» **Exercise instructions**:
a) Can you output the part of the notes on cells and membranes that opens with the words containing "Organelles (internal structures" and closes with "proteins and carbohydrates."?
b) How would you say this sentence from the notes on cells and membranes in Spanish: "This cell function relies on the cytoplasm being separated from the external environment."
c) Could you supply the next part of the notes on cells and membranes, picking up after their final line?

Cells construct the body and manage vital processes for survival.
This cell function relies on the cytoplasm being separated from the external environment.
Example: Concentration of sugar in muscle cells fuels metabolism.
Organelles (internal structures in cells) possess specialized tasks due to their compartmentalization, such as acidic environments that can destroy pathogens.
Membrane-bound Organelles:
Provide spatial organization within the cell and contain unique functions (e.g., mitochondria generate ATP).
Contrast with non-membrane-bound structures like ribosomes, which are critical for protein synthesis.
Membrane Structure and Function
Cell Membrane Functions:
Regulates internal and external substance movement:
Segregation of solutions
Homeostasis maintenance
Designed for versatility and response to conditions.
Membrane Composition:
Plasma Membrane: Contains a lipid bilayer with embedded proteins and carbohydrates.
Lipid Characteristics:
Composed primarily of carbon, hydrogen, and small amounts of oxygen.
Non-polar covalent bonds result in hydrophobic properties.

Saved data entries:
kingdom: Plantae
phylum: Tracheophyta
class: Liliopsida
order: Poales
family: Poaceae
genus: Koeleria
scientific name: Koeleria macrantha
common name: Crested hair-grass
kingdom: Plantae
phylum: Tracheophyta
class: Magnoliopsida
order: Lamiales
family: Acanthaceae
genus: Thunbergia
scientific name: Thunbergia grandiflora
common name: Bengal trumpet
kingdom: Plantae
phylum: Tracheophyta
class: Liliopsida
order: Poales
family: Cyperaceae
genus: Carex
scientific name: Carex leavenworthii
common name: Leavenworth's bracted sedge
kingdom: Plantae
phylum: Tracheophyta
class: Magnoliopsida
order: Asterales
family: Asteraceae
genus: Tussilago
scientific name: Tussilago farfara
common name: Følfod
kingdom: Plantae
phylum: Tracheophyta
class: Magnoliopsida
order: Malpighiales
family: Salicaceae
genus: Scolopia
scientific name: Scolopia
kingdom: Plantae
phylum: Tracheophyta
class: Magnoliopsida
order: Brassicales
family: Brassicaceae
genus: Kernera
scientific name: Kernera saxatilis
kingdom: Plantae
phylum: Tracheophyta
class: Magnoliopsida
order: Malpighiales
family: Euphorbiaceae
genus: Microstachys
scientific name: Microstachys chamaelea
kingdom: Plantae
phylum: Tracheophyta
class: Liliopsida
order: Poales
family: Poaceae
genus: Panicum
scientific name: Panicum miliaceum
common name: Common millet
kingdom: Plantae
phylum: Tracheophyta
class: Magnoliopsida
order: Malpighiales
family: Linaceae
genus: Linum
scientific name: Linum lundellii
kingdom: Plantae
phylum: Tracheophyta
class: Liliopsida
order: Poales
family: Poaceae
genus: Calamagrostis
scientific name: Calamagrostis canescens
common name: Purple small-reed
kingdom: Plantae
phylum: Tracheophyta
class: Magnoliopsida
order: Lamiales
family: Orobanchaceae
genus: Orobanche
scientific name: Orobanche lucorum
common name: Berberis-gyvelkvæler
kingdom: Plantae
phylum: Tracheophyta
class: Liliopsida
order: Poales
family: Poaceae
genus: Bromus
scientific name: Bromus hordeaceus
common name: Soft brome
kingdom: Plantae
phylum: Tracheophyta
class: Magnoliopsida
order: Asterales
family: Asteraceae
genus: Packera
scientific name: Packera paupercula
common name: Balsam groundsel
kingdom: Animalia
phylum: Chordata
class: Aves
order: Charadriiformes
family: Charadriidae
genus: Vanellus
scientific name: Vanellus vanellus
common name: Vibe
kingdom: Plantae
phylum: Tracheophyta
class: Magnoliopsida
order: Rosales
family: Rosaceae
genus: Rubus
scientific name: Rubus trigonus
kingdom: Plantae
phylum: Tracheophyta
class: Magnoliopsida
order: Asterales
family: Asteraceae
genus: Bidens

» **Answers for this exercise**:
a)
Organelles (internal structures in cells) possess specialized tasks due to their compartmentalization, such as acidic environments that can destroy pathogens.
Membrane-bound Organelles:
Provide spatial organization within the cell and contain unique functions (e.g., mitochondria generate ATP).
Contrast with non-membrane-bound structures like ribosomes, which are critical for protein synthesis.
Membrane Structure and Function
Cell Membrane Functions:
Regulates internal and external substance movement:
Segregation of solutions
Homeostasis maintenance
Designed for versatility and response to conditions.
Membrane Composition:
Plasma Membrane: Contains a lipid bilayer with embedded proteins and carbohydrates.

b) Esta función celular depende de que el citoplasma esté separado del medio externo.

c)
Phospholipids:
Have hydrophilic (water-attracting) phosphate heads and hydrophobic (water-repelling) tails.
Main components of cell membranes.
Phospholipid Bilayer Structure:
The arrangement prevents mixing of solutions inside and outside the cell, aiding in maintaining the necessary internal chemistry.
Cholesterol molecules interspersed between phospholipids enhance membrane integrity.
Reduces permeability and resists mechanical puncture.
Maintains fluidity under varying temperatures, allowing for flexibility without compromising structure.
Fluid Mosaic Model of the Plasma Membrane
Components of the Fluid Mosaic Model:
Phospholipid bilayer interspersed with cholesterol and proteins.
Glycans:
Carbohydrate side chains attached to membrane proteins or lipids, known as glycoproteins and glycolipids.
Important for cell identity, signaling, and interaction.
Transport Proteins:
Facilitate and regulate the transportation of substances across membranes.
Facilitated Diffusion:
Allows the passage of polar molecules, ions, and large molecules without energy expenditure by creating “hallways” for movement.
Example: Aquaporin, a channel specifically for water transport.
Energy Considerations:
Facilitated diffusion does not require energy, while transport against a concentration gradient requires energy (active transport).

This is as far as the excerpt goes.